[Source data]
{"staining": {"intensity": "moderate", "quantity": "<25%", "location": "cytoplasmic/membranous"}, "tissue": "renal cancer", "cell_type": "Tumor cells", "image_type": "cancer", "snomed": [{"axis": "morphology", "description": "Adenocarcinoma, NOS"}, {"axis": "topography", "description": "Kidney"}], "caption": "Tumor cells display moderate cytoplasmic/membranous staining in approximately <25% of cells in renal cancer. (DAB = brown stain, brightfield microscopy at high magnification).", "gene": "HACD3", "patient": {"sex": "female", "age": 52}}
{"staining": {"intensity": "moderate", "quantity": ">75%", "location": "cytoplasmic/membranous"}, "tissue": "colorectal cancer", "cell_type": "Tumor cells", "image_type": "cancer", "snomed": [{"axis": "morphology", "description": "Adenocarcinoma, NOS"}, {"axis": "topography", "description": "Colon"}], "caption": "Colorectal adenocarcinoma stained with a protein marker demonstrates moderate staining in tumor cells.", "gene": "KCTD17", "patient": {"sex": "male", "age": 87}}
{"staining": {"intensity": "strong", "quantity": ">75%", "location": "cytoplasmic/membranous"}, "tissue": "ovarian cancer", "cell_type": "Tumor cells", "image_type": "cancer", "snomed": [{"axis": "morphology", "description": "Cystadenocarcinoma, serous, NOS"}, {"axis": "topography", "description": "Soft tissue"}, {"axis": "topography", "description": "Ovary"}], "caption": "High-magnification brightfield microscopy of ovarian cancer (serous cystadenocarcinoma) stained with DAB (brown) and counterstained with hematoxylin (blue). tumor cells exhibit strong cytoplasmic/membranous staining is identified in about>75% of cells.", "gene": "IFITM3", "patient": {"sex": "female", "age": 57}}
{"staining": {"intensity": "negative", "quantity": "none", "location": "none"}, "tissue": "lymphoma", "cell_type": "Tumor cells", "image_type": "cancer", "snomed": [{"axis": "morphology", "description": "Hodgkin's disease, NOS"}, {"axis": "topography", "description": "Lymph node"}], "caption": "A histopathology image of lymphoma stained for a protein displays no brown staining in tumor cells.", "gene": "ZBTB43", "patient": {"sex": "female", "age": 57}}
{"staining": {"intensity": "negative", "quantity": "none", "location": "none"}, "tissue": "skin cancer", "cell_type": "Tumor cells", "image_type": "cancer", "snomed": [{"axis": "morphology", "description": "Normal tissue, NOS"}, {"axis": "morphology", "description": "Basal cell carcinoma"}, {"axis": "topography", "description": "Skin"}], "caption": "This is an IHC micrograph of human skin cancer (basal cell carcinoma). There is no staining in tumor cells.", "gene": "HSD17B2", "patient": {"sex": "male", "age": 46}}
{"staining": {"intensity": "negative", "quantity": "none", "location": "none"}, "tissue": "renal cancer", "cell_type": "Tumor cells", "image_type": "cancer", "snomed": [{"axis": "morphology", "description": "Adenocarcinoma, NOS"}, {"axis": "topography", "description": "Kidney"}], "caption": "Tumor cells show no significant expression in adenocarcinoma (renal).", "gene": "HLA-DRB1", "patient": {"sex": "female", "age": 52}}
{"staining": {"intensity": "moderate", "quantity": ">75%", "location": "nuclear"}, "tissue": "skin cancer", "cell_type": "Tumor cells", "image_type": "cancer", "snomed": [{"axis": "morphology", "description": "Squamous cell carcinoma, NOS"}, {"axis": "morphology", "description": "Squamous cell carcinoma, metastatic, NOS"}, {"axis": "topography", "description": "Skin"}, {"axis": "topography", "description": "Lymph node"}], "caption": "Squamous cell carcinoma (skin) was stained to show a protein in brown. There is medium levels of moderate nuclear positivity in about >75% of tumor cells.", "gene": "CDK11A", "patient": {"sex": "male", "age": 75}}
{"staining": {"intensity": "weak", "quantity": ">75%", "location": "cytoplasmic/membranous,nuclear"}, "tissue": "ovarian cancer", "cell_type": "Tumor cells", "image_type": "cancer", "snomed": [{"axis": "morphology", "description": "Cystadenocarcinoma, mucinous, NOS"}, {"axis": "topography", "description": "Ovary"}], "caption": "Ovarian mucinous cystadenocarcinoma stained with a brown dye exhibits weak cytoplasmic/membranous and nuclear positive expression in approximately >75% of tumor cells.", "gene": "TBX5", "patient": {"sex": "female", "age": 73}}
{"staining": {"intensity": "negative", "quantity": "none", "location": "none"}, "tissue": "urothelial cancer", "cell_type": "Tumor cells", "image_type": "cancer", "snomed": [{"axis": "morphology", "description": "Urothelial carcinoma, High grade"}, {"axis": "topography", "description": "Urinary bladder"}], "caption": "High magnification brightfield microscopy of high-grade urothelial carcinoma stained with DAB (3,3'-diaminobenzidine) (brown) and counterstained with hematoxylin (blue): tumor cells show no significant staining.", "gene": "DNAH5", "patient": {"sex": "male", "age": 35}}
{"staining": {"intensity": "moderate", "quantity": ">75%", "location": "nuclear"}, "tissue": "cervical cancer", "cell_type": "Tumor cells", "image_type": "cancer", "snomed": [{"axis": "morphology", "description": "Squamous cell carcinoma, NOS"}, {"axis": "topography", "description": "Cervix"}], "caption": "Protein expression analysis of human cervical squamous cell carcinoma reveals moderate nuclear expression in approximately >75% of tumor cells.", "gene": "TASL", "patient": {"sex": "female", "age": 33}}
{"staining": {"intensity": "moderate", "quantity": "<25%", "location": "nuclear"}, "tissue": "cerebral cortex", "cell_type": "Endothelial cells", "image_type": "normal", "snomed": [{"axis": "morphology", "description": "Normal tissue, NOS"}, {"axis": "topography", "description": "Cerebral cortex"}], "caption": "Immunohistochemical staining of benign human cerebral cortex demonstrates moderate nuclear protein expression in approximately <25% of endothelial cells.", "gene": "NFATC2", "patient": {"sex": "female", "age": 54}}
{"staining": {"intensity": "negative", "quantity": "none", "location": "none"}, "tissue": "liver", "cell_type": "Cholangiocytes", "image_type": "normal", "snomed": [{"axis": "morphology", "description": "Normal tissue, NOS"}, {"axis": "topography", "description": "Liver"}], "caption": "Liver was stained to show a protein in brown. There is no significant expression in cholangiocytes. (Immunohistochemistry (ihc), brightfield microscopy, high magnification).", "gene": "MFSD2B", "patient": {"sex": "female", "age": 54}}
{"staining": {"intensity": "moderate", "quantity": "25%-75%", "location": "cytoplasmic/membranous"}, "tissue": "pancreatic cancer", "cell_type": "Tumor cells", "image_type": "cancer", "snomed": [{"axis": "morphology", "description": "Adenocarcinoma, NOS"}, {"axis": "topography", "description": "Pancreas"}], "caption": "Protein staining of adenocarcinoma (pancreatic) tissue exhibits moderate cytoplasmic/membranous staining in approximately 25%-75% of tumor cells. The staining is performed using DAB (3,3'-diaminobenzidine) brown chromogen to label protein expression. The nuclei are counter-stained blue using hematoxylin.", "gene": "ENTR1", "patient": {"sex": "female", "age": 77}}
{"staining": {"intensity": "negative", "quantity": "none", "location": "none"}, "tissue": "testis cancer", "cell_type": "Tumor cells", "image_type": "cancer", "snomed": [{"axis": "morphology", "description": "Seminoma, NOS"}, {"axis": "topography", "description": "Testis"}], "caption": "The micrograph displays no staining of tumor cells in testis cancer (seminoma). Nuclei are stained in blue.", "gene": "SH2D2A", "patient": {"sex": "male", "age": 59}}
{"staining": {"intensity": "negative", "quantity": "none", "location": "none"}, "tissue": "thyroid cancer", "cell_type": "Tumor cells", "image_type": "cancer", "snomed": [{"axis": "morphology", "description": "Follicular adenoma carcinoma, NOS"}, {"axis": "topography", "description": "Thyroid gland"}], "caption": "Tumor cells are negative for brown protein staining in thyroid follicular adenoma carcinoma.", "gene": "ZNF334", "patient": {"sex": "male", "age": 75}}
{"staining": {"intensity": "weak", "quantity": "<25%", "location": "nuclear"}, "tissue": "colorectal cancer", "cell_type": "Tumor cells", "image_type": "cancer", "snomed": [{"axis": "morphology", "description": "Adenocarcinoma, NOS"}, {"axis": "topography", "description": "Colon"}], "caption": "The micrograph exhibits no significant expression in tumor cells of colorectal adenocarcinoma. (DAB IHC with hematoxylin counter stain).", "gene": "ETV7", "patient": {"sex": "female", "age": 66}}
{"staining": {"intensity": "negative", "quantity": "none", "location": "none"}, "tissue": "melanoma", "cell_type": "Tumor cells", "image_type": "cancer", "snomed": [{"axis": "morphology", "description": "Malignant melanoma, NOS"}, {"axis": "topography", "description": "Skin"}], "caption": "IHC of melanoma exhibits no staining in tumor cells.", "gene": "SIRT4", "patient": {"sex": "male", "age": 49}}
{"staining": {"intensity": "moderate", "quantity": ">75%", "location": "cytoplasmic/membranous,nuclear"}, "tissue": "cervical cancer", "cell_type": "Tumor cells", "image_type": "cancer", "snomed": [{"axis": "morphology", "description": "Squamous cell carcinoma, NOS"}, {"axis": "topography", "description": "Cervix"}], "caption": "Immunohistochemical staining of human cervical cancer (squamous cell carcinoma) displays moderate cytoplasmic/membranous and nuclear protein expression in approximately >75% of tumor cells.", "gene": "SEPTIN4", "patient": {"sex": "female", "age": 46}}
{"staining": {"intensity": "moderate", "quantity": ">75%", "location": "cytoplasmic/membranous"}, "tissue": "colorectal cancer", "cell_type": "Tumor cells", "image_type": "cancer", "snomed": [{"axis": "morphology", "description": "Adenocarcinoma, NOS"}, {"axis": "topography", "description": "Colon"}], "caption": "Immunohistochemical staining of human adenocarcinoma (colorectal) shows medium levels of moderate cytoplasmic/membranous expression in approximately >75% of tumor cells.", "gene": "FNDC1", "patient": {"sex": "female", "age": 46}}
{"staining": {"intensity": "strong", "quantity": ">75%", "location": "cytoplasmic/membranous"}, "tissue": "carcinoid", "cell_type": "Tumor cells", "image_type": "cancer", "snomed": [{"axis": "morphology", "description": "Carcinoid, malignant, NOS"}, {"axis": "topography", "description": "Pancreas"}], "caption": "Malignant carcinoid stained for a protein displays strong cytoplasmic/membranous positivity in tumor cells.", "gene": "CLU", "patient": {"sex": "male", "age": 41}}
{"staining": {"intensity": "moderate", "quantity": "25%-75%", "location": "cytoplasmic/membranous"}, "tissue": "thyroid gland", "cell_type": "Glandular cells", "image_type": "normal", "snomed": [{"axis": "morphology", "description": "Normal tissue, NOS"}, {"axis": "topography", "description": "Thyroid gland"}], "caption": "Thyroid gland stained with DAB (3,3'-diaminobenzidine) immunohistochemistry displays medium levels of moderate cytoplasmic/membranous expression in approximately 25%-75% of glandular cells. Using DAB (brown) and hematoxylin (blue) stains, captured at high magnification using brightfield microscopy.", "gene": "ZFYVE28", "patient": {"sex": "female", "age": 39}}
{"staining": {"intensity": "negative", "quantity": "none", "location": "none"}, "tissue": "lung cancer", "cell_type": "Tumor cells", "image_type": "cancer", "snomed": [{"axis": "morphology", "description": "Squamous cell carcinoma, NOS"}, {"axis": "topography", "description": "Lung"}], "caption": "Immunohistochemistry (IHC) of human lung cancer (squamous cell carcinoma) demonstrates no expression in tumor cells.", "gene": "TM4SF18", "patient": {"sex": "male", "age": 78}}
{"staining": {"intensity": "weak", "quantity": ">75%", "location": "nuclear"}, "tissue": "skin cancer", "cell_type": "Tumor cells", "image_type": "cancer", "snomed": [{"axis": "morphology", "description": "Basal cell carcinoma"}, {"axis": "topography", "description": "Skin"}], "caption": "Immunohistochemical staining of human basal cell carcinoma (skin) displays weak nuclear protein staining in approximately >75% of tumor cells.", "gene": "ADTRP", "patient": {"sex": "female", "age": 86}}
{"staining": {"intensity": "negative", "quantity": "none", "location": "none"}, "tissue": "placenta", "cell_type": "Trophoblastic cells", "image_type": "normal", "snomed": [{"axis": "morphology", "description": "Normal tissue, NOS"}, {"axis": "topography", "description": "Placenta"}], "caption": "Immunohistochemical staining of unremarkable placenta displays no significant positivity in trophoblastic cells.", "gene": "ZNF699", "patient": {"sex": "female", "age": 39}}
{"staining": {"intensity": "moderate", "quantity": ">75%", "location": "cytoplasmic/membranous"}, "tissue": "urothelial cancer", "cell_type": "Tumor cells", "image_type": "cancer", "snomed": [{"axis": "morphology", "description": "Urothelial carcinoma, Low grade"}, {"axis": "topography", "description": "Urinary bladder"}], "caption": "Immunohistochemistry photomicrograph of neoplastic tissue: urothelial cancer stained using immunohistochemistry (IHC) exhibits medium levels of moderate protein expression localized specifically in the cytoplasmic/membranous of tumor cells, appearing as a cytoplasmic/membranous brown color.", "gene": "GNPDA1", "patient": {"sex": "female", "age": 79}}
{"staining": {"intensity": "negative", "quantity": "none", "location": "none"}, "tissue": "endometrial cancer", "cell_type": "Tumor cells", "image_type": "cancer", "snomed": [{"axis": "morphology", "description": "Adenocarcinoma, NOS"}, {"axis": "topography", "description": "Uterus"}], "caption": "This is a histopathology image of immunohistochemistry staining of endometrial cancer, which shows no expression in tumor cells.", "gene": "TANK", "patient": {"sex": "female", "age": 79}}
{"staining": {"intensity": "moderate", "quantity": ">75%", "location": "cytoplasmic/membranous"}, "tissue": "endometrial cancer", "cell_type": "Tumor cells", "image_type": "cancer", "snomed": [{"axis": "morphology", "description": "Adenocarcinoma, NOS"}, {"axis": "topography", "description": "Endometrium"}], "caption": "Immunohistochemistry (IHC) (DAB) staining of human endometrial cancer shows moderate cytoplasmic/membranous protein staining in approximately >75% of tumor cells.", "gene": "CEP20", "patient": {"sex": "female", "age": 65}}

▶ _To do_
Where does the word "cervical" occur in the data? Copy every line that has it.

▶ _The answer_
{"staining": {"intensity": "moderate", "quantity": ">75%", "location": "nuclear"}, "tissue": "cervical cancer", "cell_type": "Tumor cells", "image_type": "cancer", "snomed": [{"axis": "morphology", "description": "Squamous cell carcinoma, NOS"}, {"axis": "topography", "description": "Cervix"}], "caption": "Protein expression analysis of human cervical squamous cell carcinoma reveals moderate nuclear expression in approximately >75% of tumor cells.", "gene": "TASL", "patient": {"sex": "female", "age": 33}}
{"staining": {"intensity": "moderate", "quantity": ">75%", "location": "cytoplasmic/membranous,nuclear"}, "tissue": "cervical cancer", "cell_type": "Tumor cells", "image_type": "cancer", "snomed": [{"axis": "morphology", "description": "Squamous cell carcinoma, NOS"}, {"axis": "topography", "description": "Cervix"}], "caption": "Immunohistochemical staining of human cervical cancer (squamous cell carcinoma) displays moderate cytoplasmic/membranous and nuclear protein expression in approximately >75% of tumor cells.", "gene": "SEPTIN4", "patient": {"sex": "female", "age": 46}}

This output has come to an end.